Tal vez el mayor sea nuestra tendencia comarquista, espejo de nuestra geografía marcada por elevaciones y valles, que albergó señoríos y cacicazgos independientes mucho antes de que los esfuerzos centralizadores chavín, huari o inca intentaran convertirla en un solo espacio político. Y en este archipiélago de culturas que fue y es Lima, la oposición norte-sur ha sido otra constante.
También por ello tenemos esa culpa colectiva de ser “centralistas”, defecto que Humboldt resumió en 1803 con algo de exageración en la frase “Lima está más alejada del Perú que Londres”.

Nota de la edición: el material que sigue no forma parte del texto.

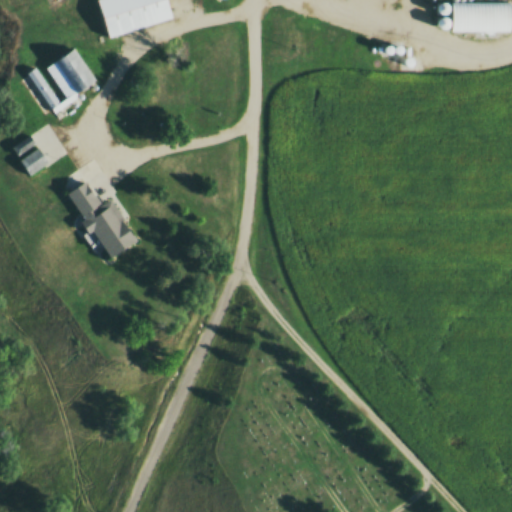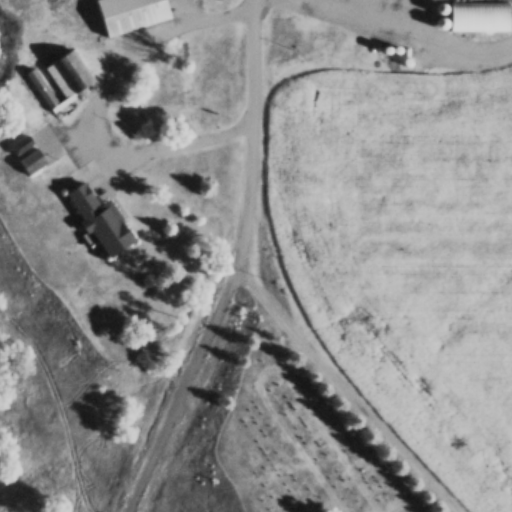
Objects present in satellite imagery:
building: (142, 10)
building: (487, 12)
building: (130, 15)
building: (479, 18)
building: (68, 74)
building: (58, 83)
building: (23, 145)
building: (41, 145)
building: (33, 162)
building: (116, 208)
building: (102, 221)
road: (243, 267)
road: (273, 367)
road: (350, 385)
park: (287, 433)
road: (409, 497)
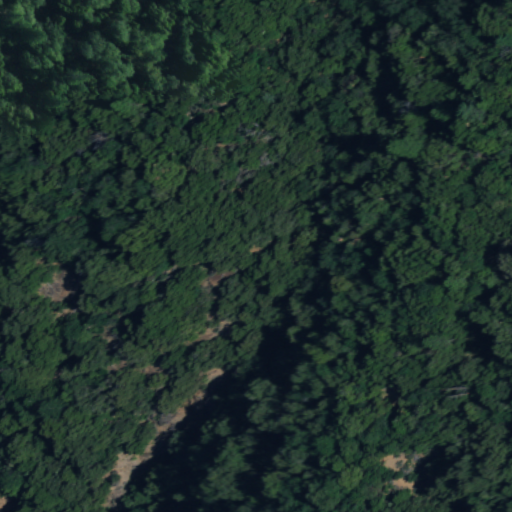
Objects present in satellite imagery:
park: (104, 252)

Y es tal vez para compensar ese “pecado” que solemos olvidar la importancia ancestral de Lima. Porque andamos por sus calles sin pensar que su cultura es milenaria, y pasamos diariamente al lado de huacas casi sin mirarlas, obviando que fueron parte del conjunto religioso y político más importante de la costa, con su centro en Pachacámac, hoy bajo la amenaza de ser profanado por la construcción de una mole de concreto.
Obviamos que no por casualidad Lima fue el centro del extenso virreinato; que nombres que repetimos diariamente tienen más de 300 años: Atarjea, Piedra Lisa, la Calera, etc.; y que otros, como Surco, Asia, Sarapampa y Lunahuaná, mucho más de 500. Olvidamos también que en sus calles se han dado batallas trágicas, luchas heroicas, golpes de Estado y traiciones, deserciones y ocupaciones enemigas. En fin, caminamos sin darnos cuenta de que en Lima hay historia por doquier.

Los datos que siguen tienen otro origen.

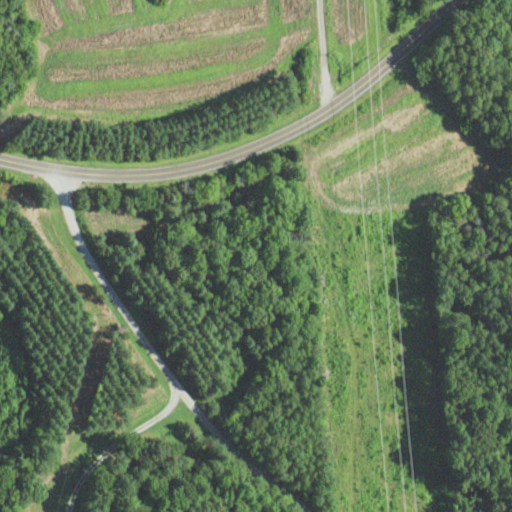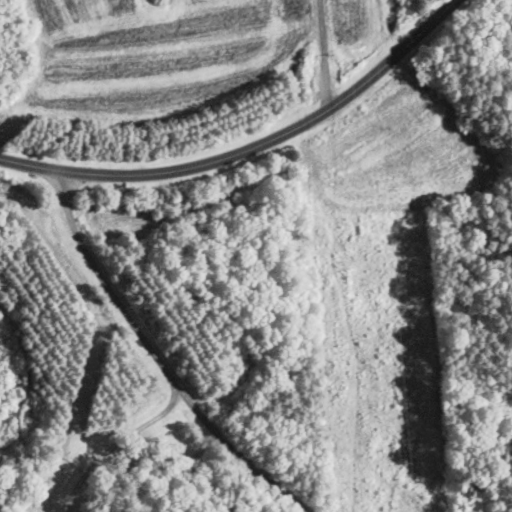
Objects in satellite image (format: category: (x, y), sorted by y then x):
road: (248, 149)
road: (156, 360)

Otra constante es la contradicción entre el rechazo a lo español y la marca que 300 años de virreinato han dejado en nuestra personalidad. Aquella que San Martín y Bolívar tanto ansiaron conquistar y por la que después nos odiaron. De allí nuestro gusto por la pompa, la precedencia y el protocolo; del sistema de castas virreinal proceden el racismo y el bloqueo del ascenso social actual; de la burocracia, el formalismo y el empleo estatal; de la corte palaciega, la adulonería y la “carta de recomendación”; de los juicios de residencia, lisonjear al poderoso y triturarlo cuando cae; de la adicción colonial limeña a la timba, la proliferación actual de casinos.

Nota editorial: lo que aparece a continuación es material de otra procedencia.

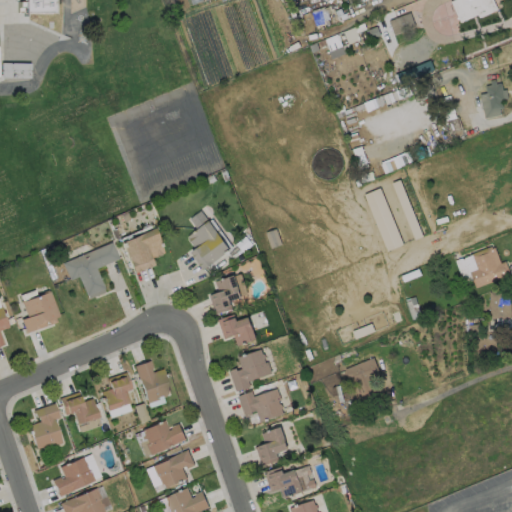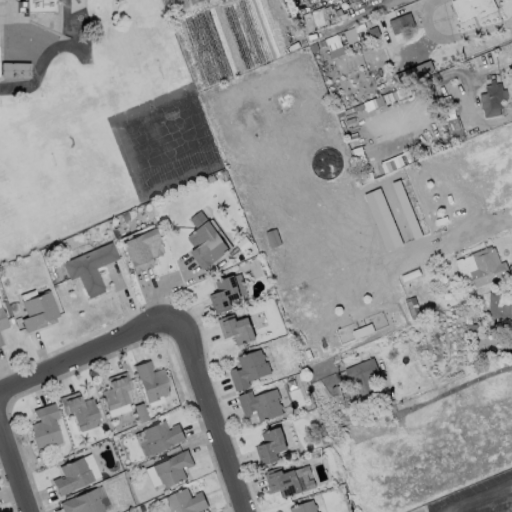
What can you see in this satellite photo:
building: (36, 6)
building: (39, 7)
building: (471, 8)
building: (472, 8)
building: (400, 23)
building: (14, 69)
building: (490, 99)
building: (491, 99)
building: (382, 157)
building: (197, 218)
building: (382, 219)
building: (382, 219)
building: (205, 240)
building: (206, 245)
building: (140, 248)
building: (140, 249)
building: (89, 265)
building: (402, 266)
building: (486, 266)
building: (481, 267)
building: (88, 268)
building: (223, 293)
building: (224, 293)
building: (493, 304)
building: (498, 304)
building: (37, 310)
building: (38, 311)
building: (2, 321)
building: (2, 323)
building: (236, 328)
building: (236, 329)
road: (89, 357)
building: (248, 368)
building: (248, 369)
building: (363, 377)
building: (362, 379)
building: (150, 381)
building: (150, 382)
road: (453, 389)
building: (114, 391)
building: (115, 395)
building: (260, 404)
building: (260, 404)
building: (76, 408)
building: (79, 411)
road: (212, 415)
building: (43, 427)
building: (43, 427)
building: (160, 436)
building: (158, 437)
building: (270, 445)
building: (270, 446)
road: (15, 467)
building: (171, 469)
building: (168, 470)
building: (74, 474)
building: (70, 476)
building: (290, 480)
building: (289, 481)
building: (184, 501)
road: (478, 501)
building: (86, 502)
building: (182, 502)
building: (81, 503)
building: (303, 507)
building: (304, 507)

Pero también el espíritu comerciante, el gusto por la comida y hasta nuestra pasión por el pan de trigo en lugar del maíz que prefiere casi toda América; y finalmente, la tenacidad con la que nos reconstruimos después de las tragedias: terremotos, guerras, invasión chilena y destrucción terrorista.
Todo ello forma parte de nuestra personalidad. Poco es nuevo o inexplicable en el presente. Mostrarlo fue el propósito de esta columna, de la que a pedido propio y al cumplir tres años me despido, agradeciendo a los lectores su atención y comentarios y a El Comercio el espacio que gentilmente me proporcionó.